# Gigabyte 3D Galaxy II



## chickenboy (Feb 24, 2008)

Hi, I am considering buying a Gigabyte 3D Galaxy II watercooling system. I wanted to see if you had any opinions on this cooler. This is my first time watercooling, and I liked that it is all in one kit and not to expensive. I intend to use it to mildly OC an E8400 CPU and an 8800GTX Graphics Card. Also, could anyone recommend a good waterblock for the GTX?

You can find it here: http://www.newegg.com/Product/Product.aspx?Item=N82E16835128015


----------



## forcifer (Nov 20, 2005)

im personally against pre-made kits. i had one and it was NOT a performer by any means. how much do you want to spend in all? might have you get something else if possible..

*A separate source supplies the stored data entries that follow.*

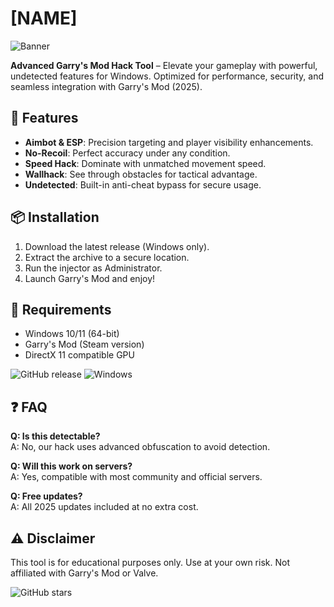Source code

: # [NAME]

![Banner](https://i.postimg.cc/05LM1bYD/e0a4f47f-0736-4eee-9791-425172eba9ba.png)

**Advanced Garry's Mod Hack Tool** – Elevate your gameplay with powerful, undetected features for Windows. Optimized for performance, security, and seamless integration with Garry's Mod (2025).

## 🚀 Features
- **Aimbot & ESP**: Precision targeting and player visibility enhancements.
- **No-Recoil**: Perfect accuracy under any condition.
- **Speed Hack**: Dominate with unmatched movement speed.
- **Wallhack**: See through obstacles for tactical advantage.
- **Undetected**: Built-in anti-cheat bypass for secure usage.

## 📦 Installation
1. Download the latest release (Windows only).
2. Extract the archive to a secure location.
3. Run the injector as Administrator.
4. Launch Garry's Mod and enjoy!

## 🔧 Requirements
- Windows 10/11 (64-bit)
- Garry's Mod (Steam version)
- DirectX 11 compatible GPU

![GitHub release](https://img.shields.io/github/release-date/2025)
![Windows](https://img.shields.io/badge/Platform-Windows-blue)

## ❓ FAQ
**Q: Is this detectable?**  
A: No, our hack uses advanced obfuscation to avoid detection.

**Q: Will this work on servers?**  
A: Yes, compatible with most community and official servers.

**Q: Free updates?**  
A: All 2025 updates included at no extra cost.

## ⚠️ Disclaimer
This tool is for educational purposes only. Use at your own risk. Not affiliated with Garry's Mod or Valve.

![GitHub stars](https://img.shields.io/github/stars?style=social)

http://www.performance-pcs.com/catalog/index.php?main_page=product_info&cPath=240&products_id=21306 probably best 8800GTX block


----------



## chickenboy (Feb 24, 2008)

Well, now that I read more things about it, I see it is not made to last (getting cracks/leaks in just a few months) I am thinking about going with a Swiftech setup (gettin than nice 3 fan radiator). Would you recommend any certain setup? $350 is probably my absolute maximum (for now). This is actually my first build, and want to make a really good computer. Do you have any opinions about using a TEC like the one Swiftech makes? I would like to get good cooling, but do not want to get in over my head. Thanks for the help!


----------



## 21Jake21 (Jun 9, 2008)

Im Looking At The Same One, Any Good?!


----------